Não só o peso da conjuntura, mas da própria opção de ações estruturantes da economia nacional, em especial a falta de uma política industrial eficaz. Ao menos desde meados da década de 1970, apesar de algumas ações que se tentou realizar na década de 2000, mas com resultados limitados. Temos perdido a capacidade competitiva frente ao cenário global, o que estabelece condições de competição desfavorável ao nosso setor produtivo, incluindo o Grande ABC, com seus problemas próprios também. Algumas poucas regiões de industrialização mais recente, como alguns locais no interior de São Paulo, por exemplo, tem conseguido se inserir em um padrão mais flexível de produção, além de ter buscado criar competências tecnológicas e de desenvolvimento que tem possibilitado o surgimento de novas oportunidades de negócios.

No caso regional, um levantamento do Observatório da Universidade Metodista de São Paulo destaca sinais positivos na economia do Grande ABC. O senhor se baseia em quê?
Enquanto se fala sobre o fechamento da Ford, poucos estão observando a ampliação da Scania e da Mercedes-Benz, por exemplo. Com relação ao caso da GM, como expus acima, a briga é por redução e flexibilização de custos, que em parte tem origem em questões estruturais do Brasil. O problema do ABC não foi gerado agora. É um problema de longo prazo. Para remediá-lo, também levará muito tempo. O que é importante observar é que a dinâmica competitiva é muito diferente daquela existente quando o Brasil, e o ABC, se industrializaram.

Qual é a saída?
É necessário que as regiões criem mecanismos que ampliem suas vantagens competitivas, frente a outras regiões. Se não conseguirmos reunir vantagens e competências no campo tecnológico, da capacidade inovativa em produtos e processo, a ponto de atrair novas oportunidades de negócios, tanto para as empresas aqui estabelecidas quanto para atração de novas empresas, a região será pressionada a competir via preços. Isso representa redução e flexibilização do custo da mão de obra e oferta de benefícios tributários. Não só no ABC, mas para todo o processo de desenvolvimento da economia, precisamos compreender que a geração e manutenção do emprego ocorrem a partir do crescimento econômico, da ampliação da produção, da geração de riqueza. Da mesma forma, a melhora das condições de trabalho depende, ao longo do tempo, da melhoria da eficiência do processo produtivo.

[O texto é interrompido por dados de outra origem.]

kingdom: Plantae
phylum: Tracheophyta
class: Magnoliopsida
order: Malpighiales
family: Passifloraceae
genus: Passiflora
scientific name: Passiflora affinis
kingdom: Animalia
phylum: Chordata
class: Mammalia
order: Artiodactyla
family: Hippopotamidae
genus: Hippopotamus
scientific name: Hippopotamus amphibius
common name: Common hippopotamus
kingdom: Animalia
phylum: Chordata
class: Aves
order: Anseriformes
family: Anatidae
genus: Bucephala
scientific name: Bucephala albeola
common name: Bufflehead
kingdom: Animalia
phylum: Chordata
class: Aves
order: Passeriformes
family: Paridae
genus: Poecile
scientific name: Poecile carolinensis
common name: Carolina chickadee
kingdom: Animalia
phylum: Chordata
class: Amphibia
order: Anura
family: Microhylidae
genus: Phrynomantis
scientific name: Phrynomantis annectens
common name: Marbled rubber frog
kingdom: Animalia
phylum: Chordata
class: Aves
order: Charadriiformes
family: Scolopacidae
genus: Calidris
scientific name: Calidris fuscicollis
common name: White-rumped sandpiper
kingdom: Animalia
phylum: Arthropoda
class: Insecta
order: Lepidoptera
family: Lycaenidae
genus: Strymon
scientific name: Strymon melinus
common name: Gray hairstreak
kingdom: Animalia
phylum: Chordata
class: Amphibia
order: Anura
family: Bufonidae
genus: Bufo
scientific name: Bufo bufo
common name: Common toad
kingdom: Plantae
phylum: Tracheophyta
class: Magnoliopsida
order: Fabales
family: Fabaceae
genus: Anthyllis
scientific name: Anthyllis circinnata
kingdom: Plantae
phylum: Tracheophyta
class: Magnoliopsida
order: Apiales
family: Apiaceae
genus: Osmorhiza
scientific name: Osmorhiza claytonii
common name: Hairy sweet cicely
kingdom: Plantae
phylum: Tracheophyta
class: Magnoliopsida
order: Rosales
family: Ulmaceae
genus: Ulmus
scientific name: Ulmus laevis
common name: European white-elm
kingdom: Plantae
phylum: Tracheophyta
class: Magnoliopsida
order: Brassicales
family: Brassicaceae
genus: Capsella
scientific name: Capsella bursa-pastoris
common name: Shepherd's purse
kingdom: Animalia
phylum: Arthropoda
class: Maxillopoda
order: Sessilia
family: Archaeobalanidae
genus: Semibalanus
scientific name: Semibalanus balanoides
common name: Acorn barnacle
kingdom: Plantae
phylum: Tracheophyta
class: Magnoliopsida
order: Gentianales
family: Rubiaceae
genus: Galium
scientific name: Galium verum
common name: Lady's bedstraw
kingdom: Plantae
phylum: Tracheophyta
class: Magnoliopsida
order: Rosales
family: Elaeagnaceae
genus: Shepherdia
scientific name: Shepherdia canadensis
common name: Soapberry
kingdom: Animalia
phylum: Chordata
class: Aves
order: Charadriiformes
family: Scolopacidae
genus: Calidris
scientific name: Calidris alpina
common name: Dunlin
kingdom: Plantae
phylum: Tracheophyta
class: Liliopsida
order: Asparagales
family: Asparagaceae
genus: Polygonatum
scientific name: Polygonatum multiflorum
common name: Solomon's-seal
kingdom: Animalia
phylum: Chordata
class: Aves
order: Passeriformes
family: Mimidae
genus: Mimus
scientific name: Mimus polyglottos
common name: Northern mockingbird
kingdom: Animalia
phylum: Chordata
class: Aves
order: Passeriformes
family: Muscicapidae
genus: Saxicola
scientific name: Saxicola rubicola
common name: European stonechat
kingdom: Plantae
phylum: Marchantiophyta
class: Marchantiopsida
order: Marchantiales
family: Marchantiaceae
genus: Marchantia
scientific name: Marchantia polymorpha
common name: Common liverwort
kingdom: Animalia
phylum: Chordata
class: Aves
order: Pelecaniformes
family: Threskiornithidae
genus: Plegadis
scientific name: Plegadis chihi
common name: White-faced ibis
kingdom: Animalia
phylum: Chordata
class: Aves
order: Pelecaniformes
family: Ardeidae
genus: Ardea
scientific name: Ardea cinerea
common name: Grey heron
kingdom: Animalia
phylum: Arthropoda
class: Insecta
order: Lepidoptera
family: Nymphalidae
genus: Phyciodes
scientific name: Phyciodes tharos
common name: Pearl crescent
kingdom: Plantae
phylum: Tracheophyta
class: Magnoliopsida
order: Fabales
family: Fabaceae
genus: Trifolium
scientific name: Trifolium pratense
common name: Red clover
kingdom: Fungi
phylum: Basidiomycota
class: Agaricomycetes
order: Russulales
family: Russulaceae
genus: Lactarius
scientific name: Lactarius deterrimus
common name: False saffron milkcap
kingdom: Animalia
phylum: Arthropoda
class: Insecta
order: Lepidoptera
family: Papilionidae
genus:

O senhor acha que há exageros nas previsões apocalípticas?
Acho que a situação é preocupante sim, mas não concordo com as avaliações apocalípticas em curto prazo. Entretanto, reconheço que, se não conseguirmos realizar uma reorientação eficaz ao processo de desenvolvimento da região do ABC, há o risco de continuarmos a apresentar a mesma trajetória desde a década de 1980. Julgo ser importante o governo estadual estar atento a esta questão, e fornecer à região do ABC o apoio que gerou ao interior do estado, e não estava errado ao fazer, é só ver os resultados benéficos gerados.